Published on January 14, 2009 at 2:00am

Author Joe R. Lansdale may be a legendary figure among readers of genre fiction and fans of Bruce Campbell movies, but Brookside artist Nathan Fox hadn't heard of him before being asked to illustrate Lansdale's Pigeons From Hell, adapted from the short horror story by Robert E. Howard. "Actually, I'd only known of Howard's stuff from the Conan stories," Fox says. A four-issue blast of postmodern Southern gothic, Pigeons From Hell updates the story of a wicked old house in the Deep South in Lansdale's characteristic dark, satirical mode. Fox's brushwork, at once organic, meticulously constructed and visually discursive, grounds Lansdale's scary script with a strong sense of location derived from a lifetime's experience. "Joe's in Texas, and I grew up in Houston. I'd traveled through similar areas, and used memories of driving through Louisiana, Boy Scout camp trips and creepy old houses," Fox says. "East Texas is scary as hell, supercreepy.
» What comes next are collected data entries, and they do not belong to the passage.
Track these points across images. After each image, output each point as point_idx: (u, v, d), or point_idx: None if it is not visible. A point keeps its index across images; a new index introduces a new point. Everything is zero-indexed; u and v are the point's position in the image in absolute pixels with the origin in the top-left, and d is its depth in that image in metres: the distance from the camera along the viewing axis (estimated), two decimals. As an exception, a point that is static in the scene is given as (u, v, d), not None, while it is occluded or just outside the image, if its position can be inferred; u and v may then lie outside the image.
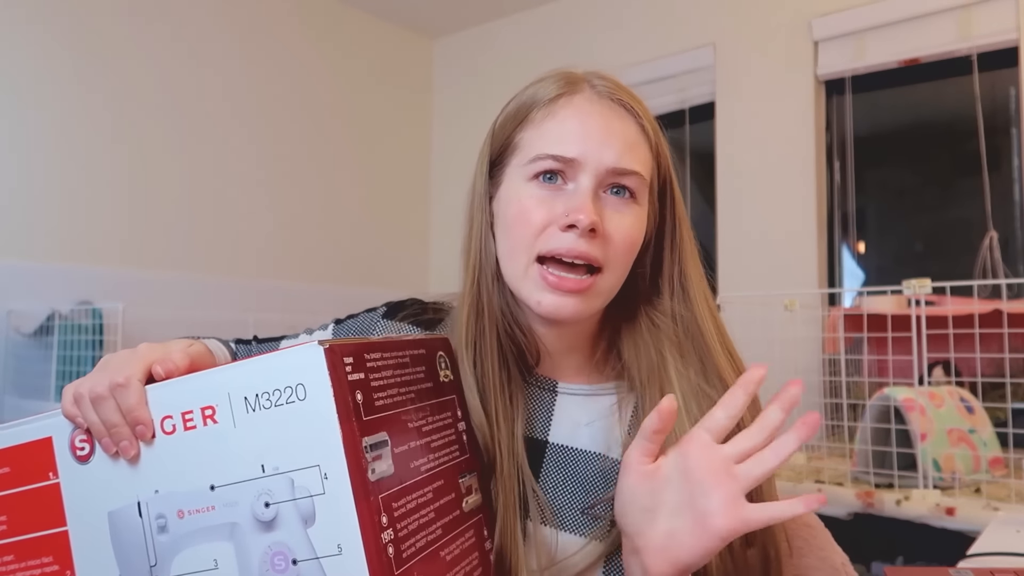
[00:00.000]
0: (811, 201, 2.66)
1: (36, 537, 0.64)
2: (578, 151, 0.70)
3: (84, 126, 2.59)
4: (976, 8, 2.39)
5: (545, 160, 0.71)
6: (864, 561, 1.70)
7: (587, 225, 0.68)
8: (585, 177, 0.70)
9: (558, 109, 0.73)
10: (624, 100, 0.75)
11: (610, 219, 0.71)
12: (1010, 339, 1.66)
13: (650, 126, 0.75)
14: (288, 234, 3.14)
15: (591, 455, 0.75)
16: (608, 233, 0.70)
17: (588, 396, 0.78)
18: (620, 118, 0.73)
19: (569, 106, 0.73)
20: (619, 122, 0.73)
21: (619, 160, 0.71)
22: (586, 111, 0.73)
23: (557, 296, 0.70)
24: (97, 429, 0.61)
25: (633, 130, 0.74)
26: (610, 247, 0.70)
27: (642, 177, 0.73)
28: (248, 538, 0.56)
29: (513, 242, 0.72)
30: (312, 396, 0.54)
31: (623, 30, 3.12)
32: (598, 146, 0.71)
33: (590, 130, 0.71)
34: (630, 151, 0.72)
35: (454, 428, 0.69)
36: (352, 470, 0.53)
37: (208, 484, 0.58)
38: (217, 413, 0.57)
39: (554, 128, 0.72)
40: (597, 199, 0.71)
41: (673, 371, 0.74)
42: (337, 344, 0.55)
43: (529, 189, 0.72)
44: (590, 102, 0.73)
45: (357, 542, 0.53)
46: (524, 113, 0.75)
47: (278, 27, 3.16)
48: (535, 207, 0.71)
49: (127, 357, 0.63)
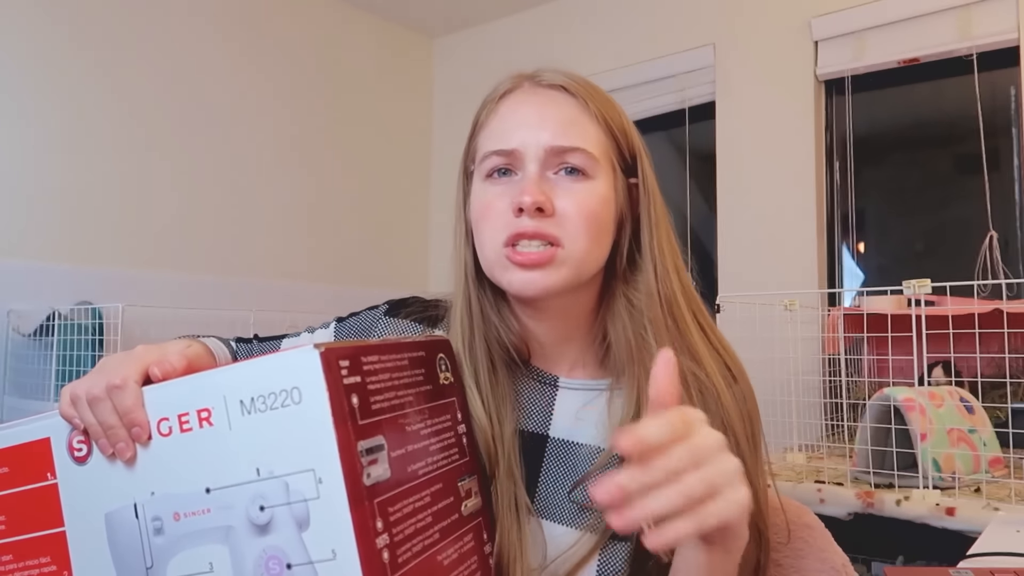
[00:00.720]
0: (811, 201, 2.66)
1: (34, 537, 0.64)
2: (516, 141, 0.74)
3: (84, 126, 2.58)
4: (976, 8, 2.39)
5: (491, 158, 0.75)
6: (864, 561, 1.70)
7: (531, 204, 0.70)
8: (530, 163, 0.73)
9: (500, 107, 0.77)
10: (561, 83, 0.76)
11: (561, 197, 0.72)
12: (1010, 339, 1.66)
13: (595, 104, 0.76)
14: (288, 234, 3.14)
15: (592, 449, 0.76)
16: (560, 210, 0.72)
17: (589, 391, 0.79)
18: (555, 101, 0.75)
19: (508, 102, 0.77)
20: (553, 105, 0.75)
21: (555, 139, 0.73)
22: (521, 102, 0.76)
23: (524, 272, 0.71)
24: (94, 430, 0.61)
25: (572, 109, 0.75)
26: (566, 222, 0.72)
27: (587, 152, 0.73)
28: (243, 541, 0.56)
29: (482, 238, 0.75)
30: (307, 400, 0.54)
31: (623, 30, 3.12)
32: (534, 131, 0.73)
33: (525, 118, 0.75)
34: (568, 128, 0.74)
35: (454, 431, 0.68)
36: (347, 474, 0.53)
37: (204, 487, 0.57)
38: (213, 415, 0.57)
39: (496, 126, 0.76)
40: (546, 181, 0.73)
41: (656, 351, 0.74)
42: (333, 347, 0.55)
43: (485, 188, 0.75)
44: (527, 94, 0.77)
45: (351, 547, 0.53)
46: (476, 118, 0.79)
47: (278, 26, 3.16)
48: (492, 201, 0.74)
49: (124, 359, 0.64)
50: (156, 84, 2.76)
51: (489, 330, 0.77)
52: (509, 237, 0.72)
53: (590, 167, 0.74)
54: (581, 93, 0.76)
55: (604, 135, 0.76)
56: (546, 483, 0.74)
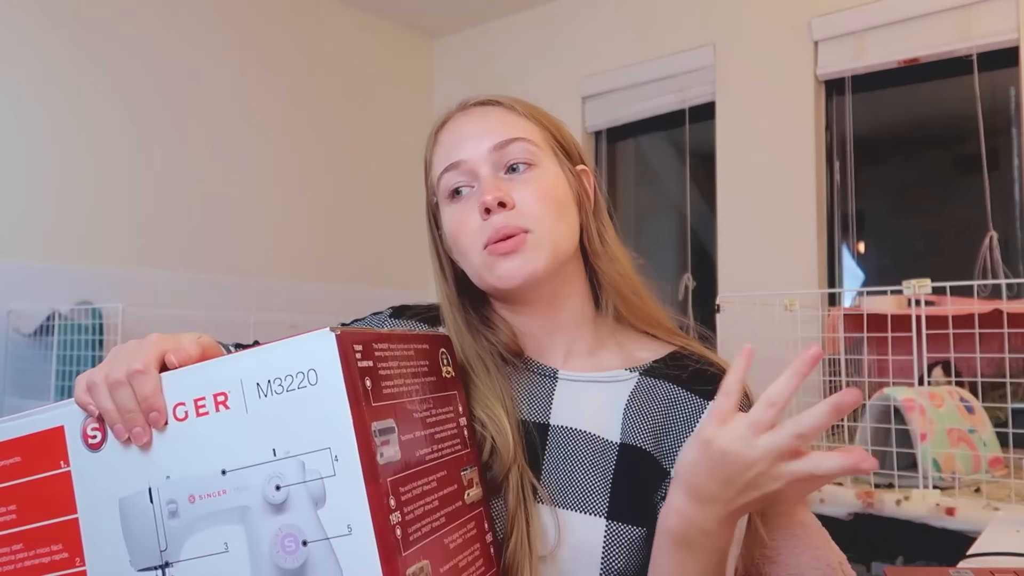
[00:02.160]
0: (811, 201, 2.66)
1: (46, 525, 0.65)
2: (462, 153, 0.80)
3: (84, 126, 2.59)
4: (976, 8, 2.39)
5: (444, 176, 0.80)
6: (864, 561, 1.70)
7: (493, 200, 0.75)
8: (480, 169, 0.79)
9: (439, 137, 0.84)
10: (488, 99, 0.84)
11: (518, 189, 0.78)
12: (1010, 339, 1.66)
13: (522, 108, 0.83)
14: (288, 234, 3.15)
15: (592, 436, 0.78)
16: (519, 200, 0.77)
17: (589, 383, 0.81)
18: (487, 113, 0.83)
19: (444, 129, 0.84)
20: (486, 116, 0.82)
21: (496, 137, 0.79)
22: (457, 124, 0.83)
23: (506, 261, 0.76)
24: (111, 416, 0.62)
25: (503, 115, 0.82)
26: (527, 208, 0.77)
27: (527, 140, 0.80)
28: (259, 521, 0.58)
29: (462, 251, 0.80)
30: (323, 381, 0.56)
31: (623, 30, 3.12)
32: (475, 140, 0.80)
33: (464, 133, 0.81)
34: (504, 127, 0.80)
35: (456, 422, 0.70)
36: (362, 452, 0.55)
37: (220, 469, 0.59)
38: (230, 399, 0.59)
39: (441, 151, 0.83)
40: (499, 180, 0.78)
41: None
42: (347, 331, 0.57)
43: (452, 208, 0.81)
44: (460, 116, 0.84)
45: (367, 521, 0.54)
46: (425, 160, 0.86)
47: (278, 26, 3.16)
48: (463, 216, 0.79)
49: (140, 345, 0.64)
50: (156, 84, 2.76)
51: (480, 343, 0.81)
52: (487, 240, 0.77)
53: (534, 156, 0.80)
54: (507, 102, 0.83)
55: (539, 128, 0.83)
56: (550, 470, 0.76)
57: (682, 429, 0.77)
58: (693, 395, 0.78)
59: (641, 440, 0.77)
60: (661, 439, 0.77)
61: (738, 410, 0.63)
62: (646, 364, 0.82)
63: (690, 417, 0.77)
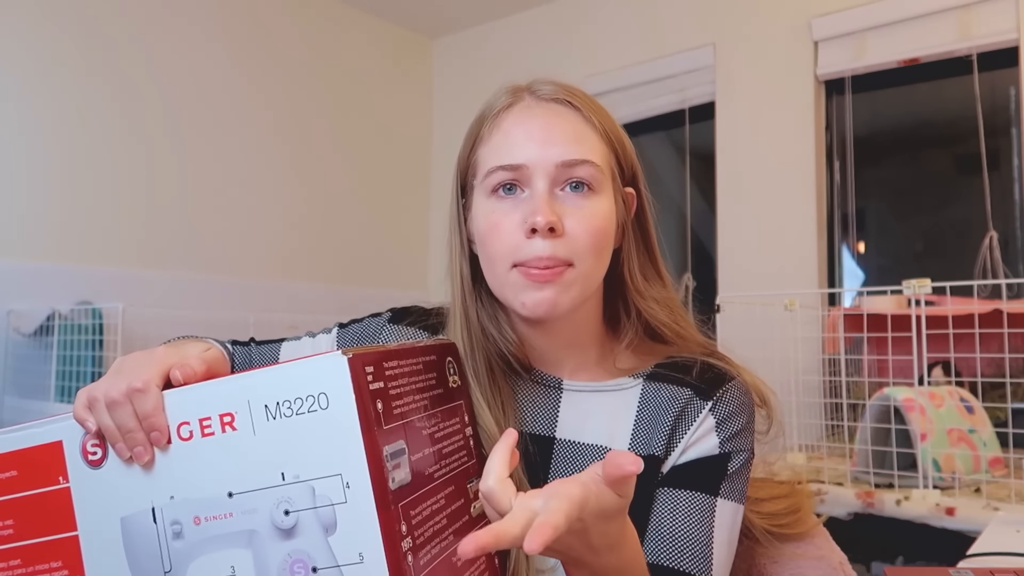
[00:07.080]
0: (811, 201, 2.66)
1: (45, 541, 0.64)
2: (525, 156, 0.73)
3: (84, 126, 2.59)
4: (976, 8, 2.39)
5: (496, 173, 0.74)
6: (864, 561, 1.70)
7: (545, 225, 0.70)
8: (538, 180, 0.73)
9: (502, 121, 0.77)
10: (564, 97, 0.77)
11: (570, 215, 0.73)
12: (1010, 339, 1.65)
13: (597, 117, 0.77)
14: (288, 234, 3.14)
15: (598, 448, 0.77)
16: (569, 230, 0.72)
17: (594, 392, 0.79)
18: (561, 115, 0.76)
19: (511, 116, 0.77)
20: (560, 119, 0.75)
21: (565, 154, 0.73)
22: (527, 116, 0.76)
23: (535, 291, 0.72)
24: (111, 434, 0.60)
25: (577, 124, 0.76)
26: (575, 242, 0.72)
27: (595, 165, 0.74)
28: (267, 545, 0.56)
29: (489, 256, 0.75)
30: (335, 405, 0.55)
31: (623, 30, 3.12)
32: (542, 146, 0.73)
33: (532, 133, 0.74)
34: (576, 143, 0.74)
35: (462, 433, 0.69)
36: (375, 479, 0.54)
37: (226, 491, 0.58)
38: (236, 420, 0.58)
39: (501, 140, 0.76)
40: (554, 199, 0.73)
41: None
42: (359, 353, 0.56)
43: (491, 204, 0.75)
44: (530, 107, 0.77)
45: (379, 551, 0.53)
46: (475, 132, 0.79)
47: (278, 26, 3.16)
48: (500, 219, 0.74)
49: (143, 360, 0.63)
50: (155, 85, 2.76)
51: (488, 343, 0.78)
52: (523, 260, 0.72)
53: (596, 181, 0.74)
54: (584, 106, 0.77)
55: (607, 147, 0.77)
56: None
57: (683, 429, 0.76)
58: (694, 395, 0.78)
59: (649, 447, 0.76)
60: (668, 442, 0.76)
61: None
62: (648, 368, 0.80)
63: (691, 417, 0.77)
There's something wickedly spiritual there, and I don't mean in a godly sense. There's something else that lives out there that freaks me out. There were three scorpions that I swear were trying to kill me in Boy Scout camp. I hosed them down with repellent and finally thought I'd killed them, but then I couldn't find their bodies in the morning."A consummate illustrator with a bold style, Fox is in high demand. His commercial work has appeared in Wired, Heavy Metal and Time. He approaches his art with intensive research; Pigeons From Hell entailed a study of Southern slave plantations and Louisiana swamps. "Through the research, I'd get my head into it, had a lot of swampy dreams. I'm starting to realize that I treat it more as acting than just drawing on a page. That sounds like pompous bullshit, but when I draw a face or a figure, I make the expression or the movements." Fox will sign copies of the new trade-paperback release of Pigeons From Hell from 11 a.m. to 6 p.m. today at Elite Comics (11842 Quivira, Overland Park, 913-345-9910). At 6:30 p.m. on January 30, he'll sign copies at Barnes & Noble's Plaza location (420 West 47th Street, 816-753-1313).